I'm not, of course, suggesting modern Conservatives are analogous to the Nazis (although other critics, I suspect, wouldn't be as reticent), but the Liberal Democrats will find guilt by association impossible to escape, something which in itself also makes a second Tory-Lib Dem coalition extremely unlikely, even if the numbers added up.

Who forms the next UK government, however, is but a transient concern in the broader context of the ever-changing British constitution. If, as seems likely, the Lib Dems all but disappear in Scotland while Labour retreats southwards and the Conservatives fail to recover, then the pressures on the constitutional status quo will only increase.

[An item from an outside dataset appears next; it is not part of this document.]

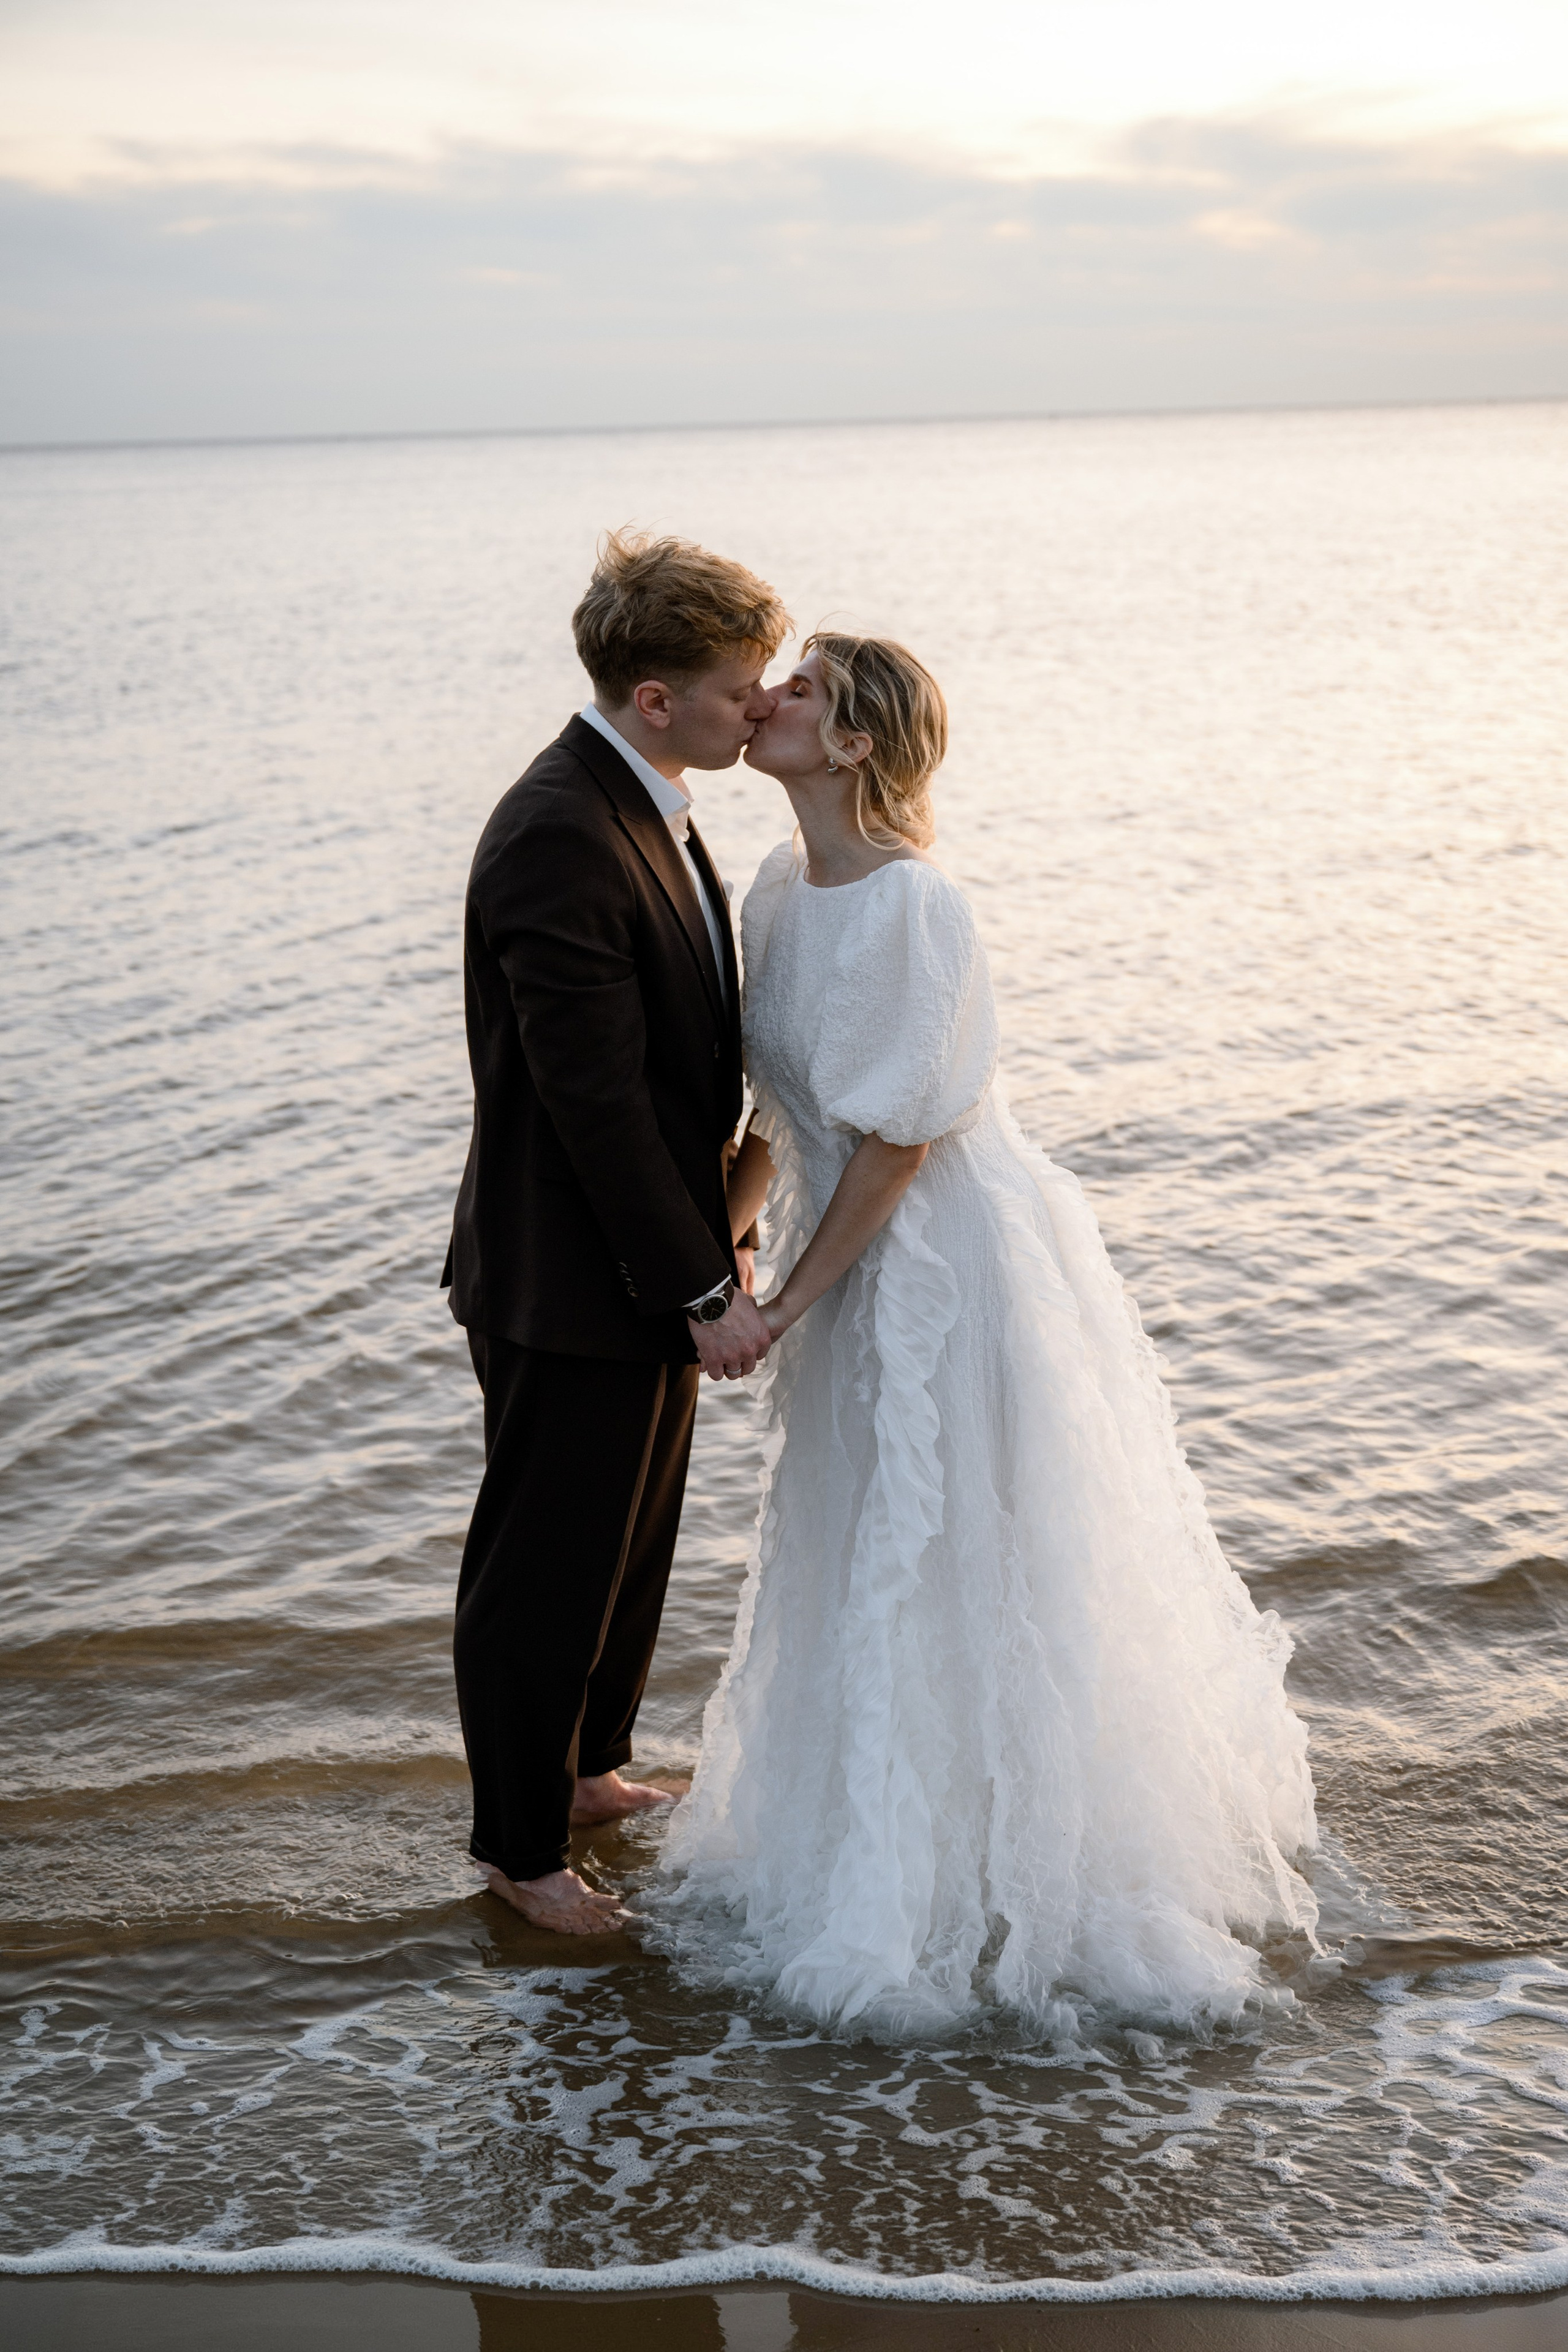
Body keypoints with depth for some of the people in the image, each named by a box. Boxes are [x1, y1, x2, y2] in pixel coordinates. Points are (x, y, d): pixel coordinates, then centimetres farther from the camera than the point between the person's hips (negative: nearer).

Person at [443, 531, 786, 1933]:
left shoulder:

The Union of old, that which appeared relatively stable even amid different constitutional crises more than a century ago, increasingly looks like a spent force. At the Scottish Conservative conference Murdo Fraser chastised the Liberal Democrats for having been "useless" proponents of federalism, his implication being that his party should take up the mantle.

Only federalism stands any chance of sustaining the UK, and given the Conservative Party exists - at least in part - with that aim in mind, it would do well to reflect more deeply on the long-term consequences should it form a minority or majority administration in a few months' time. The assumption in some quarters that things will soon "get back to normal" (i.e. a Conservative-Labour duopoly) is almost laughably complacent.

The Fixed-Term Parliaments Act makes the prospect of two general elections in one year (as was the case in 1910) remote but not impossible. If no administration is formed within two weeks of polling day or, even if it is, two thirds of MPs desire dissolution, then five-year terms become academic. One would hope there's little appetite for history to repeat itself, as Karl Marx famously put it, "the first time as tragedy, the second time as farce".